Everytime the media carries a sensationalist story about “hackers” committing cybercrimes there’s always an uproar among geeks about the misappropriation of the word “hacker”. Sadly it’s the geeks who are mistaken and not for once the media.
A few years ago Fred Shapiro tracked down the earliest known reference to computer hackers:
1963 The Tech (MIT student newspaper) 20 Nov. 1 Many telephone services have been curtailed because of so-called hackers, according to Prof. Carlton Tucker, administrator of the Institute phone system. … The hackers have accomplished such things as tying up all the tie-lines between Harvard and MIT, or making long-distance calls by charging them to a local radar installation. One method involved connecting the PDP-1 computer to the phone system to search the lines until a dial tone, indicating an outside line, was found. … Because of the “hacking,” the majority of the MIT phones are “trapped.”
This is the earliest know usage of hacker in the modern sense, the TMRC Dictionary has it a few years earlier but not in the computer sense.
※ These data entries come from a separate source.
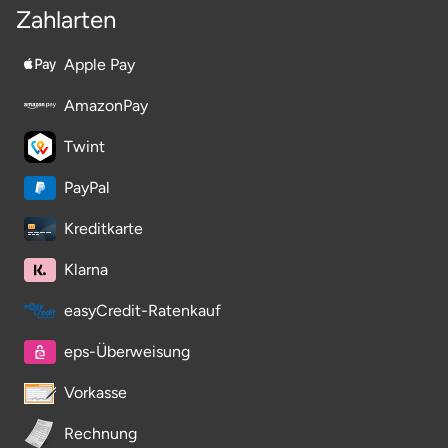
Zahlarten
Apple Pay
AmazonPay
Twint
PayPal
Kreditkarte
Klarna
easyCredit-Ratenkauf
eps-Überweisung
Vorkasse
Rechnung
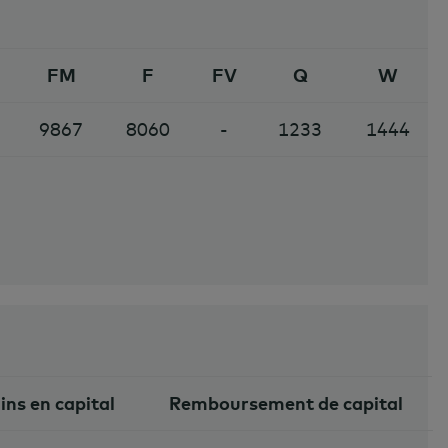
FM
F
FV
Q
W
9867
8060
-
1233
1444
ins en capital
Remboursement de capital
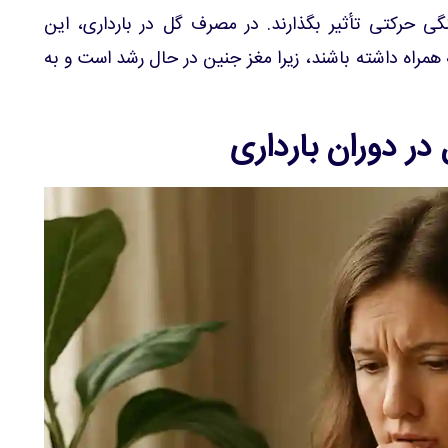
نگی حرکتی تأثیر بگذارند. در مصرف گل در بارداری، این
 همراه داشته باشند، زیرا مغز جنین در حال رشد است و به
ر دوران بارداری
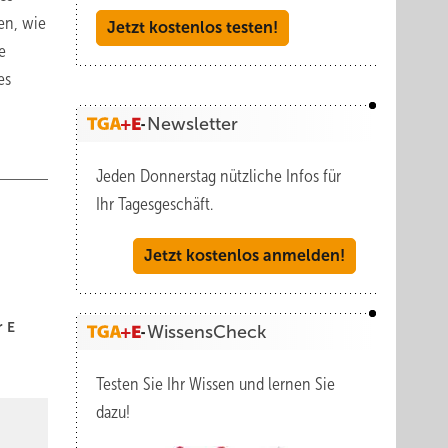
en, wie
Jetzt kostenlos testen!
e
es
Newsletter
Jeden Donnerstag nützliche Infos für
Ihr Tagesgeschäft.
Jetzt kostenlos anmelden!
r E
WissensCheck
Testen Sie Ihr Wissen und lernen Sie
dazu!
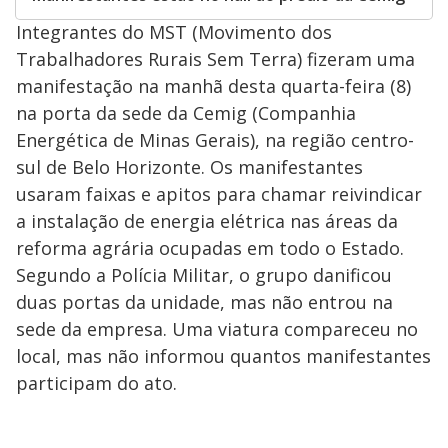
Integrantes do MST (Movimento dos
Trabalhadores Rurais Sem Terra) fizeram uma
manifestação na manhã desta quarta-feira (8)
na porta da sede da Cemig (Companhia
Energética de Minas Gerais), na região centro-
sul de Belo Horizonte. Os manifestantes
usaram faixas e apitos para chamar reivindicar
a instalação de energia elétrica nas áreas da
reforma agrária ocupadas em todo o Estado.
Segundo a Polícia Militar, o grupo danificou
duas portas da unidade, mas não entrou na
sede da empresa. Uma viatura compareceu no
local, mas não informou quantos manifestantes
participam do ato.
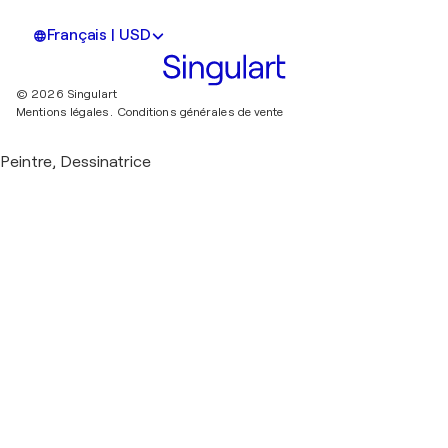
Français | USD
© 2026 Singulart
Mentions légales.
Conditions générales de vente
Peintre, Dessinatrice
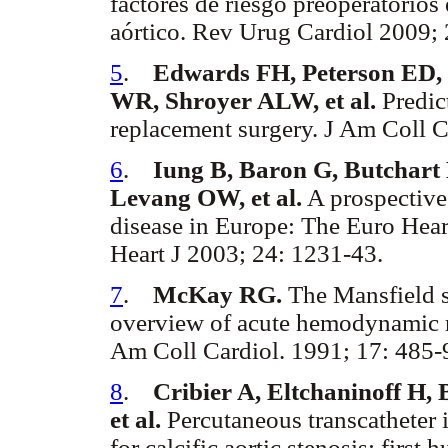
factores de riesgo preoperatorios
aórtico. Rev Urug Cardiol 2009; 
5
.
Edwards FH, Peterson ED,
WR, Shroyer ALW, et al.
Predict
replacement surgery. J Am Coll C
6
.
Iung B, Baron G, Butchart
Levang OW, et al.
A prospective 
disease in Europe: The Euro Hear
Heart J 2003; 24: 1231-43.
7
.
McKay RG.
The Mansfield sc
overview of acute hemodynamic re
Am Coll Cardiol. 1991; 17: 485-
8
.
Cribier A, Eltchaninoff H, 
et al.
Percutaneous transcatheter i
for calcific aortic stenosis: firs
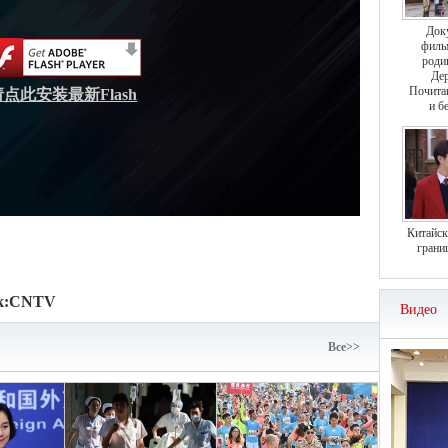
Док
филь
роди
Дер
Почита
请点此安装最新Flash
и б
Китайск
грани
к:
CNTV
Видео
Bce>>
The earliest computer related uses of the term (through anecdotal evidence) were also malicious (although the term wasn’t originally intended maliciously – in practice it was) in the sense that they involved gaining unauthorized access to computers to play on.
In response to those who disagree with me: If you think I’m wrong then show me the evidence, if you can find earlier records showing hack(er)s being used in a computer context in a non-“black hat” manner I’d be happy to retract my post and put the evidence up here.